Learning Informative Health Indicators Through Unsupervised Contrastive Learning
Rombach, Katharina, Michau, Gabriel, Bürzle, Wilfried, Koller, Stefan, Fink, Olga
Condition monitoring is essential to operate industrial assets safely and efficiently. To achieve this goal, the development of robust health indicators has recently attracted significant attention. These indicators, which provide quantitative real-time insights into the health status of industrial assets over time, serve as valuable tools for fault detection and prognostics. In this study, we propose a novel and universal approach to learn health indicators based on unsupervised contrastive learning. Operational time acts as a proxy for the asset's degradation state, enabling the learning of a contrastive feature space that facilitates the construction of a health indicator by measuring the distance to the healthy condition. To highlight the universality of the proposed approach, we assess the proposed contrastive learning framework in two distinct tasks - wear assessment and fault detection - across two different case studies: a milling machines case study and a real condition monitoring case study of railway wheels from operating trains.
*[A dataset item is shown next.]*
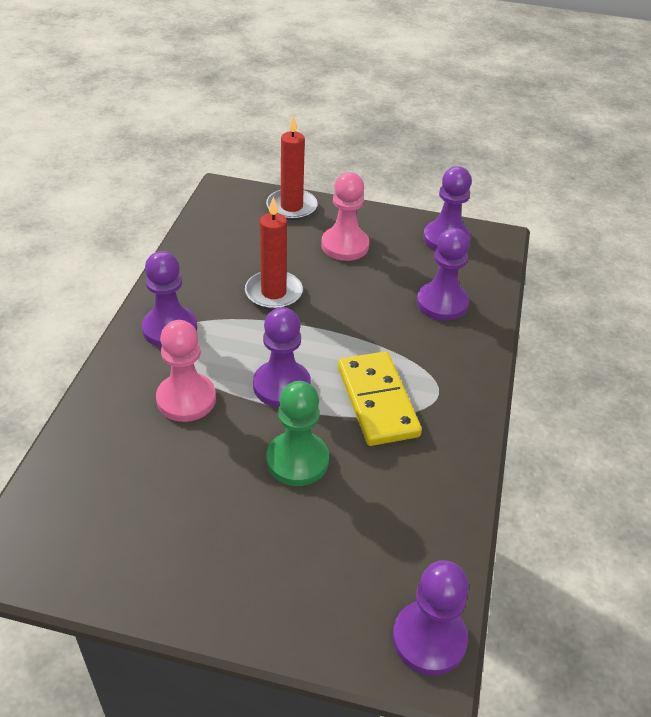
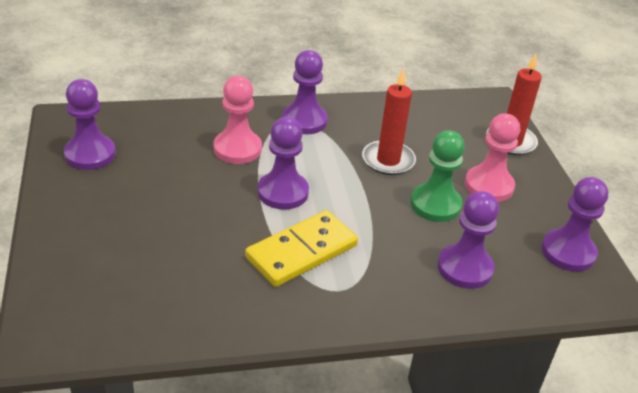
camera: 65 degrees right, 5 degrees down
green pawn [266,381,329,486] -> green pawn moved to [410,130,465,222]
purple pawn [393,560,469,675] -> purple pawn moved to [64,79,116,170]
First, we evaluate if the health indicator is able to learn the real health condition on a milling machine case study where the ground truth wear condition is continuously measured. Second, we apply the proposed method on a real case study of railway wheels where the ground truth health condition is not known. Here, we evaluate the suitability of the learned health indicator for fault detection of railway wheel defects. Our results demonstrate that the proposed approach is able to learn the ground truth health evolution of milling machines and the learned health indicator is suited for fault detection of railway wheels operated under various operating conditions by outperforming state-of-the-art methods. Further, we demonstrate that our proposed approach is universally applicable to different systems and different health conditions.